TASK TO CARRY OUT: Transcribe the following lines word for word, omitting the pictures from your answer.

TASK MATERIAL:

● ● ● ● ● ● ●

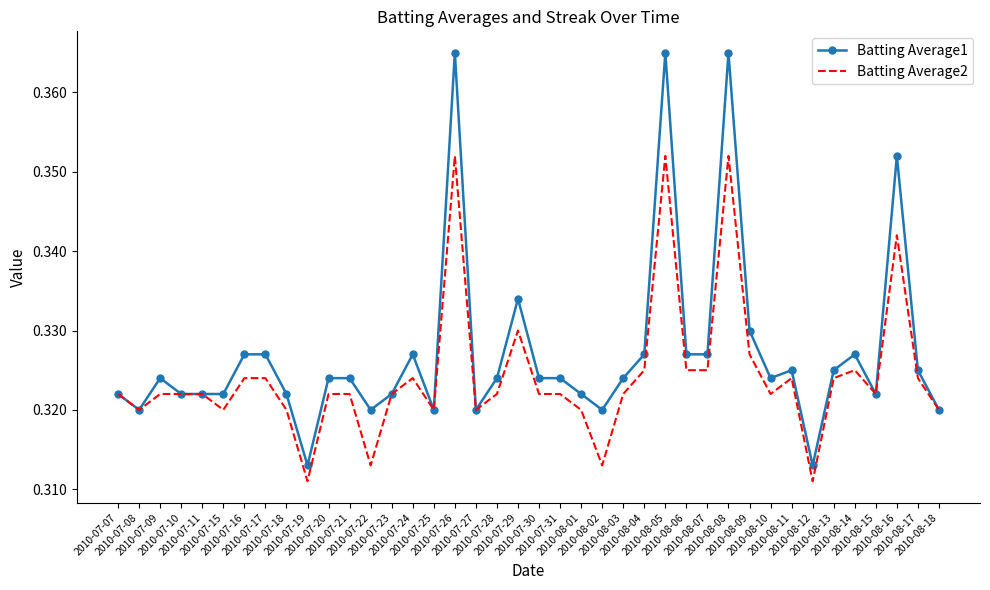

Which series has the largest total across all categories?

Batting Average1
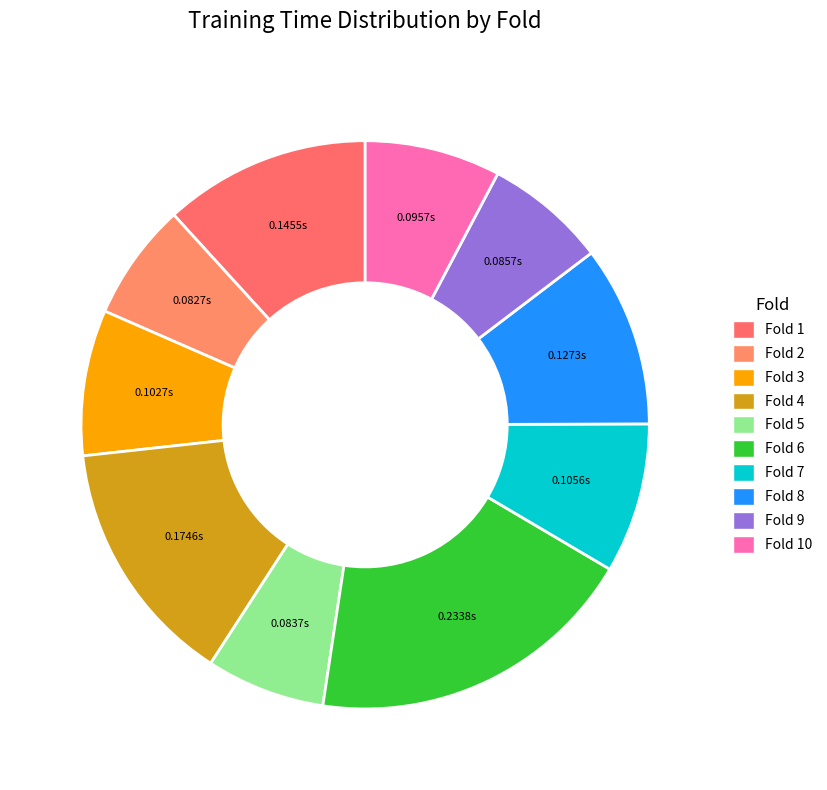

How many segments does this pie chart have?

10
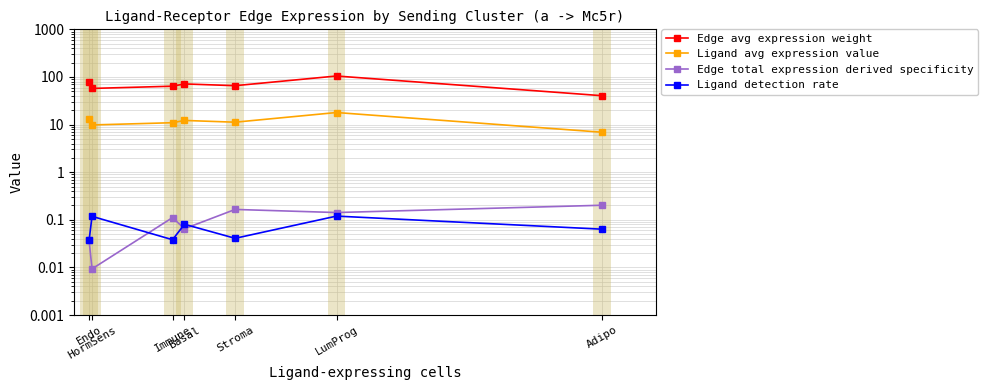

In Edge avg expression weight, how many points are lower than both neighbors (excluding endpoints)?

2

● ● ● ● ● ● ●

EXERCISE ANSWER:
Which series has the largest total across all categories?

Batting Average1

How many segments does this pie chart have?

10

In Edge avg expression weight, how many points are lower than both neighbors (excluding endpoints)?

2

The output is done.